Prove that the Laplace's equation $\Delta u=0$ is rotation invariant on ${\bf R}^n$.
I know this is a very basic question, but I am not very sure for some steps. I wrote down my working for this problem in detail as possible as I can.
My attempt :
Fix an $n\times n $ orthogonal matrix $O=(a_{ij})$ with real entries , we try to show that $\Delta\big(u(O\cdot x)\big)=0$
Define $v(x)=u(O\cdot x)$.
Let $\xi=O\cdot x$ , then for all $j=1,2,...,$ one has $\xi_{j}=a_{j1}x_{1}+a_{j2}x_{2}+\cdots+a_{jn}x_{n}=\displaystyle\sum_{i=1}^{n}a_{ji}x_{i}$ Thus for each $i=1,2,...,$ we have $$\frac{\partial v}{\partial x_{i}}=\sum_{j=1}^{n}\frac{\partial u}{\partial \xi_{j}}\frac{\partial \xi_{j}}{\partial x_{i}}=\sum_{j=1}^{n}\frac{\partial u}{\partial \xi_{j}}a_{ji}$$ Therefore, for all $i=1,2,...,n$ , we obtain $$\frac{\partial^{2} v}{\partial x_{i}^{2}}=\sum_{j=1}^{n}\sum_{l=1}^{n}\frac{\partial^{2}u}{\partial \xi_{j}\partial\xi_{l}}\frac{\partial \xi_{l}}{\partial x_{i}}a_{ji}=\sum_{j=1}^{n}\sum_{l=1}^{n}\frac{\partial^{2}u}{\partial \xi_{j}\partial\xi_{l}}a_{li}a_{ji}$$
Hence, we have \begin{align} \Delta v&=\sum_{i=1}^{n}\sum_{j=1}^{n}\sum_{l=1}^{n}\frac{\partial^{2}u}{\partial \xi_{j}\partial\xi_{l}}a_{li}a_{ji}\\ &=\sum_{j=1}^{n}\sum_{l=1}^{n}\frac{\partial^{2}u}{\partial \xi_{j}\partial\xi_{l}}\sum_{i=1}^{n}a_{li}a_{ji}\\ &=\sum_{j=1}^{n}\sum_{l=1}^{n}\frac{\partial^{2}u}{\partial \xi_{j}\partial\xi_{l}}\sum_{i=1}^{n}O_{li}(O^{T})_{ij}\\ &=\sum_{j=1}^{n}\sum_{l=1}^{n}\frac{\partial^{2}u}{\partial \xi_{j}\partial\xi_{l}}(OO^{T})_{lj}\\ &=\sum_{j=1}^{n}\sum_{l=1}^{n}\frac{\partial^{2}u}{\partial \xi_{j}\partial\xi_{l}}I_{lj}\\ &=\sum_{j=1}^{n}\sum_{l=1}^{n}\frac{\partial^{2}u}{\partial \xi_{j}\partial\xi_{l}}\delta_{lj}\\ &=\sum_{l=1}^{n}\frac{\partial^{2} u}{\partial \xi_{l}^{2}}\\ &=0 \end{align}
where $I$ is a $n\times n$ identity matrix and $\delta_{lj}=1$ as $l=j$ , $\delta_{lj}=0$ as $l\ne j$
Can anyone check my attempt for validity?

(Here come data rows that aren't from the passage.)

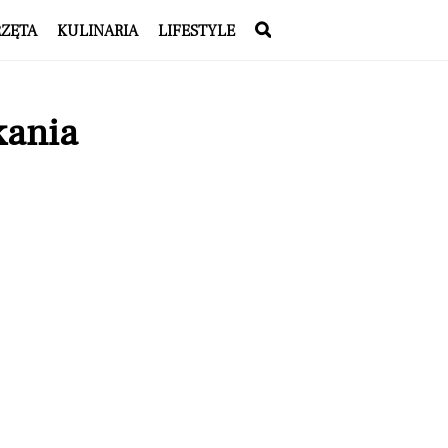
RZĘTA
KULINARIA
LIFESTYLE
kania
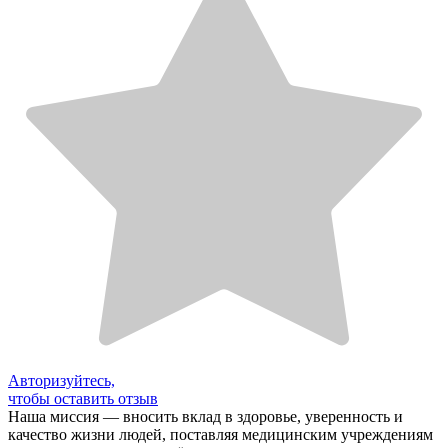
Авторизуйтесь,
чтобы оставить отзыв
Наша миссия — вносить вклад в здоровье, уверенность и
качество жизни людей, поставляя медицинским учреждениям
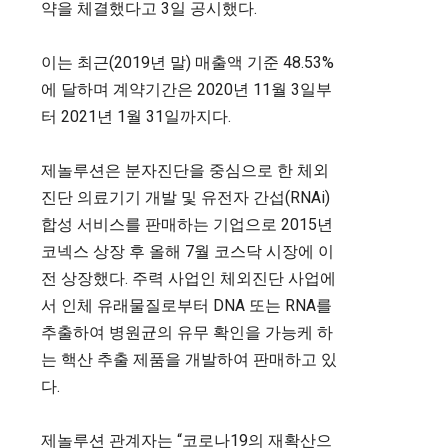
약을 체결했다고 3일 공시했다.
이는 최근(2019년 말) 매출액 기준 48.53%
에 달하며 계약기간은 2020년 11월 3일부
터 2021년 1월 31일까지다.
제놀루션은 분자진단을 중심으로 한 체외
진단 의료기기 개발 및 유전자 간섭(RNAi)
합성 서비스를 판매하는 기업으로 2015년
코넥스 상장 후 올해 7월 코스닥 시장에 이
전 상장했다. 주력 사업인 체외진단 사업에
서 인체 유래물질로부터 DNA 또는 RNA를
추출하여 병원균의 유무 확인을 가능케 하
는 핵산 추출 제품을 개발하여 판매하고 있
다.
제놀루션 관계자는 “코로나19의 재확산으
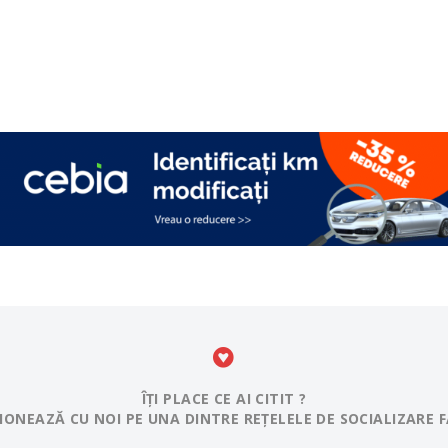
ÎȚI PLACE CE AI CITIT ?
IONEAZĂ CU NOI PE UNA DINTRE REȚELELE DE SOCIALIZARE F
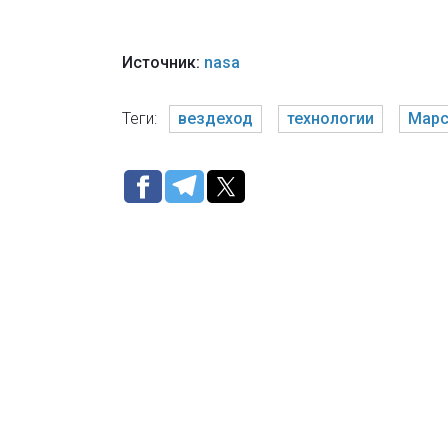
Источник:
nasa
Теги:
вездеход
технологии
Мар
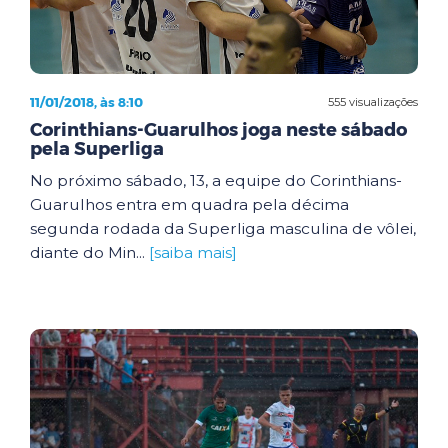
11/01/2018, às 8:10
555 visualizações
Corinthians-Guarulhos joga neste sábado
pela Superliga
No próximo sábado, 13, a equipe do Corinthians-
Guarulhos entra em quadra pela décima
segunda rodada da Superliga masculina de vôlei,
diante do Min...
[saiba mais]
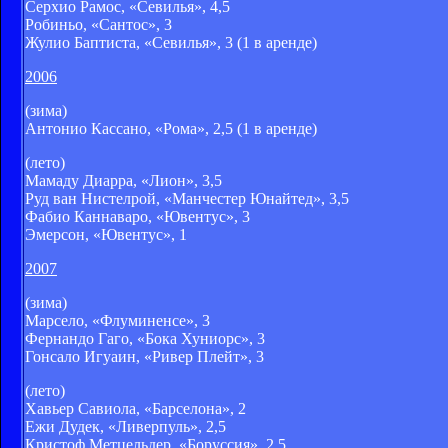
Серхио Рамос, «Севилья», 4,5
Робиньо, «Сантос», 3
Жулио Баптиста, «Севилья», 3 (1 в аренде)
2006
(зима)
Антонио Кассано, «Рома», 2,5 (1 в аренде)
(лето)
Мамаду Диарра, «Лион», 3,5
Руд ван Нистелрой, «Манчестер Юнайтед», 3,5
Фабио Каннаваро, «Ювентус», 3
Эмерсон, «Ювентус», 1
2007
(зима)
Марсело, «Флуминенсе», 3
Фернандо Гаго, «Бока Хуниорс», 3
Гонсало Игуаин, «Ривер Плейт», 3
(лето)
Хавьер Савиола, «Барселона», 2
Ежи Дудек, «Ливерпуль», 2,5
Кристоф Метцельдер, «Боруссия», 2,5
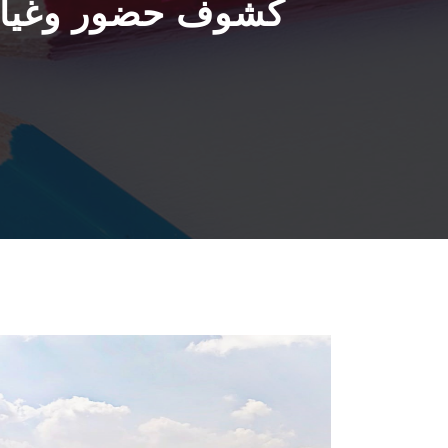
كشوف حضور وغياب إ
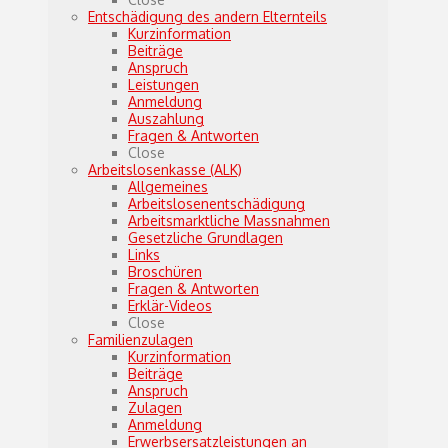
Entschädigung des andern Elternteils
Kurzinformation
Beiträge
Anspruch
Leistungen
Anmeldung
Auszahlung
Fragen & Antworten
Close
Arbeitslosenkasse (ALK)
Allgemeines
Arbeitslosenentschädigung
Arbeitsmarktliche Massnahmen
Gesetzliche Grundlagen
Links
Broschüren
Fragen & Antworten
Erklär-Videos
Close
Familienzulagen
Kurzinformation
Beiträge
Anspruch
Zulagen
Anmeldung
Erwerbsersatzleistungen an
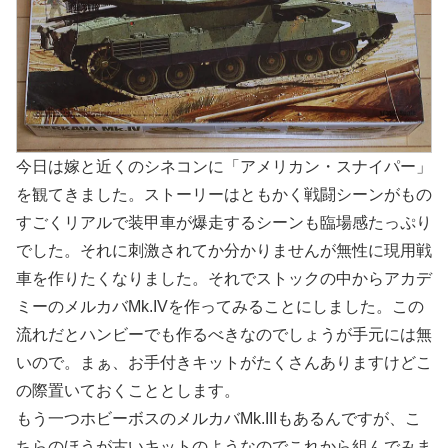
今日は嫁と近くのシネコンに「アメリカン・スナイパー」
を観てきました。ストーリーはともかく戦闘シーンがもの
すごくリアルで装甲車が爆走するシーンも臨場感たっぷり
でした。それに刺激されてか分かりませんが無性に現用戦
車を作りたくなりました。それでストックの中からアカデ
ミーのメルカバMk.IVを作ってみることにしました。この
流れだとハンビーでも作るべきなのでしょうが手元には無
いので。まぁ、お手付きキットがたくさんありますけどこ
の際置いておくこととします。
もう一つホビーボスのメルカバMk.IIIもあるんですが、こ
ちらのほうが古いキットのようなのでこれから組んでみま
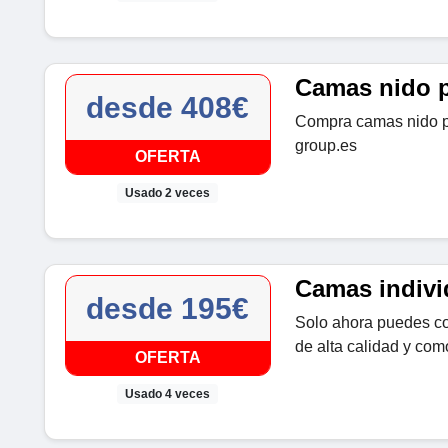
Camas nido p
desde 408€
Compra camas nido p
group.es
OFERTA
Usado 2 veces
Camas indivi
desde 195€
Solo ahora puedes co
de alta calidad y co
OFERTA
Usado 4 veces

You should really use mutlidimensional calculus: Note that $\Delta u = \mathrm{trace}(\mathrm{Hess} \, u)$. Now we define $v(x) = u(Ux)$ for some orthogonal matrix $U \in O(n)$. Then, (using row vectors for $v,u$) $$D_xv = (D_{Ux} v) U = (D_x u) U$$ (if we were to use column vectors, one will obtain $D_x v=U^T (D_x u)$)
and furthermore $$\mathrm{Hess}_x v = U^T \left(\mathrm{Hess}_{Ux} v \,\right) U = U^T \left(\mathrm{Hess}_{x} u \,\right) U.$$ Since the trace is cyclical, we get $\Delta v =\mathrm{trace} \left( \mathrm{Hess}_x \, v\right) = \mathrm{trace} \left(\mathrm{Hess}_{x} u \,\right) = \Delta u =0.$
However, your argument is fine and verify also the above-mentioned formulas implicitly.